30 Dass der Beschluss vom 25. Juni 2014 die Vorfragenkompetenz nicht einschränken wollte, zeigen die Gründe der Entscheidung: Der Kläger des Falls - ein als Personalratsmitglied vom Dienst freigestellter Soldat - hatte seine fiktive Versetzung auf einen höherwertigen Dienstposten, die entsprechende Beförderung sowie Schadensersatz für eine etwaig verspätete Beförderung beantragt; der Dienstherr lehnte dies ab und wies auch die dagegen gerichtete Beschwerde zurück (a.a.O. Rn. 3). Der Soldat klagte daraufhin erfolglos vor dem Verwaltungsgericht und dem Oberverwaltungsgericht auf Beförderung und Zahlung von Schadensersatz (a.a.O. Rn. 4). Das Bundesverwaltungsgericht wies die Beschwerde des Klägers gegen die Nichtzulassung der Revision zurück. Es erklärte hierzu, dass der Kläger die Möglichkeit gehabt hätte, die fiktive Versetzung unmittelbar und eigenständig geltend zu machen und nötigenfalls auch einzuklagen (a.a.O. Rn. 10). Von dieser Möglichkeit habe der Kläger, der sich jedenfalls noch während des verwaltungsgerichtlichen Verfahrens erster Instanz im aktiven Dienst befand (a.a.O. Rn. 2 und 6), keinen Gebrauch gemacht und mit seinen Klageanträgen ausschließlich seine Beförderung und die Gewährung von Schadensersatz verfolgt (a.a.O. Rn. 11). Das Bundesverwaltungsgericht hat deshalb die schon vom Verwaltungsgericht vertretene Auffassung bestätigt, dass die auf Beförderung gerichtete Klage bereits mangels einer vorherigen fiktiven Versetzung auf den höher bewerteten Dienstposten unbegründet sei; gleiches gelte für den Antrag auf Gewährung von Schadensersatz wegen unterbliebener Beförderung (a.a.O. Rn. 11 und 12). Im Ergebnis hat der 2. Revisionssenat dem Kläger also vorgehalten, dass die Ablehnung seines Versetzungsantrags mangels rechtzeitiger Anfechtung in Bestandskraft erwachsen sei und ihm deswegen eine notwendige Voraussetzung für die Beförderung und die Gewährung von Schadensersatz fehle (zur sog. Tatbestandswirkung bestandskräftiger Verwaltungsakte vgl. Kissel/Mayer, GVG, 10. Aufl. 2021, § 13 GVG Rn. 23 ff.). Dem im Lichte dieser Entscheidung berechtigten Interesse des Antragstellers zu verhindern, dass ihm im Schadensersatzprozess die Bestandskraft der Referenzgruppenbildung ohne inhaltliche Prüfung entgegengehalten werden kann, ist durch die hier tenorierte Feststellung der Gegenstandslosigkeit Rechnung getragen.

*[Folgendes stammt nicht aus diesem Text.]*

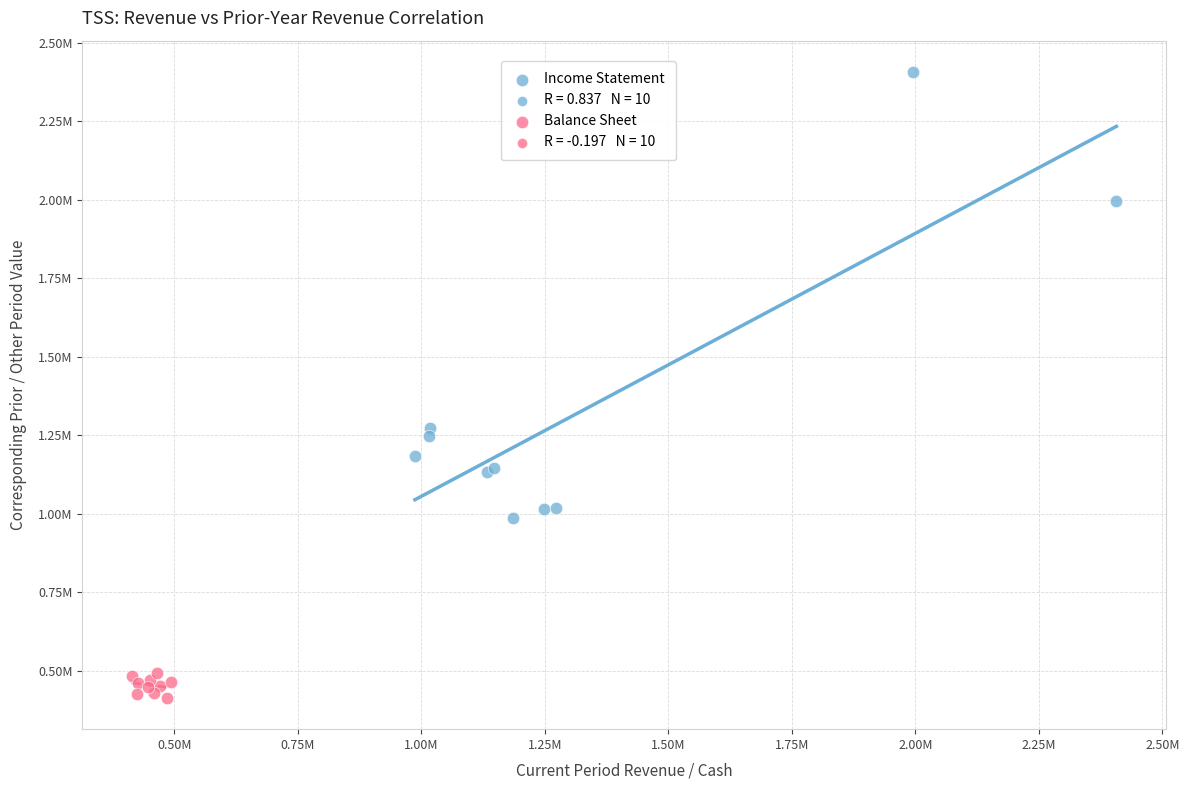

Which series reaches the maximum Y coordinate?

Income Statement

31 Entsprechendes gilt für die in dem Beschluss vom 25. Juni 2014 erhobene Forderung, dass Einwände gegen die Referenzgruppenbildung für vom militärischen Dienst freigestellte Soldaten zeitnah geltend gemacht werden müssen (a.a.O. LS 1 und Rn. 27). Der 1. Wehrdienstsenat hat - zeitlich nachfolgend - mit Beschluss vom 4. Mai 2017 - 1 WB 5.16 - entschieden, dass die Bildung einer Referenzgruppe nach dem Zentralerlass B-1336/2 zur "Förderung vom Dienst freigestellter Soldatinnen und Soldaten" (entspricht der aktuell geltenden Zentralen Dienstvorschrift A-1336/1) eine dienstliche Maßnahme im Sinne von § 17 Abs. 3 Satz 1 WBO darstellt. "Zeitnahe Geltendmachung" im obigen Sinne bedeutet deshalb seitdem, dass die Referenzgruppe fristgerecht mit den Rechtsbehelfen der Wehrbeschwerdeordnung angefochten werden muss, wenn sie nicht in Bestandskraft erwachsen soll.

32 4. Die Kostenentscheidung beruht auf § 21 Abs. 2 Satz 1 i.V.m. § 20 Abs. 1 Satz 1 WBO.